To do: Reproduce the lines of the items below verbatim, from the very first line through the line that contains "to keep reading", including both ends.

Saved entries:
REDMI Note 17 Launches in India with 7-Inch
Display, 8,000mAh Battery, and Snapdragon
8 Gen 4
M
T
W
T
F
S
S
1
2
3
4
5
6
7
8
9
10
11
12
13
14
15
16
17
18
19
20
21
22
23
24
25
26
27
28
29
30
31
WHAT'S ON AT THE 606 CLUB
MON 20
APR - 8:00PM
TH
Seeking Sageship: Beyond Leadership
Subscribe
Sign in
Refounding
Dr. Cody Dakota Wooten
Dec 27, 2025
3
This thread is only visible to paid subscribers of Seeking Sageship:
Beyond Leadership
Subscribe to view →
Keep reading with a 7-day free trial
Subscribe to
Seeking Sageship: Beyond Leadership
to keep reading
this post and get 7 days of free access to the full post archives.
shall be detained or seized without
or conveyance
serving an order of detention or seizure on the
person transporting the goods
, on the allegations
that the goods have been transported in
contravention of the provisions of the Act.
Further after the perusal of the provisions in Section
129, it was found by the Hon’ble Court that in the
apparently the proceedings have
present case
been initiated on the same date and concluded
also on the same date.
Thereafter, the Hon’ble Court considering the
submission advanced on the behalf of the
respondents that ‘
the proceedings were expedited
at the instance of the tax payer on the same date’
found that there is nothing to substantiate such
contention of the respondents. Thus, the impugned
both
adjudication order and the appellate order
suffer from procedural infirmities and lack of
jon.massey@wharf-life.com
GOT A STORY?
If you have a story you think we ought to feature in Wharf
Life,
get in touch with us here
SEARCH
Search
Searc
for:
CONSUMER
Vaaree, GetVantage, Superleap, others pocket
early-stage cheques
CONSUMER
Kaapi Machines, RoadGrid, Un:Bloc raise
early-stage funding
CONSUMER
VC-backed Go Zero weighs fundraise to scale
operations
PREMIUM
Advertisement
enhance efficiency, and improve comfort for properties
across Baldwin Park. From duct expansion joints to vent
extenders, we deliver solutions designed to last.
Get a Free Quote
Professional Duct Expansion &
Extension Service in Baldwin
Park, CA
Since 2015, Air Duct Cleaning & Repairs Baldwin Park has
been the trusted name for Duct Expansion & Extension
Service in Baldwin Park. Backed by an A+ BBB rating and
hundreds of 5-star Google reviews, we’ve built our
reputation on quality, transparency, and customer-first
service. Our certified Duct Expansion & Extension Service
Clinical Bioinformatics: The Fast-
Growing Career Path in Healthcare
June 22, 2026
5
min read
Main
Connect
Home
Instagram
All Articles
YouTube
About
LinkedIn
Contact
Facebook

Answer to the problem:
REDMI Note 17 Launches in India with 7-Inch
Display, 8,000mAh Battery, and Snapdragon
8 Gen 4
M
T
W
T
F
S
S
1
2
3
4
5
6
7
8
9
10
11
12
13
14
15
16
17
18
19
20
21
22
23
24
25
26
27
28
29
30
31
WHAT'S ON AT THE 606 CLUB
MON 20
APR - 8:00PM
TH
Seeking Sageship: Beyond Leadership
Subscribe
Sign in
Refounding
Dr. Cody Dakota Wooten
Dec 27, 2025
3
This thread is only visible to paid subscribers of Seeking Sageship:
Beyond Leadership
Subscribe to view →
Keep reading with a 7-day free trial
Subscribe to
Seeking Sageship: Beyond Leadership
to keep reading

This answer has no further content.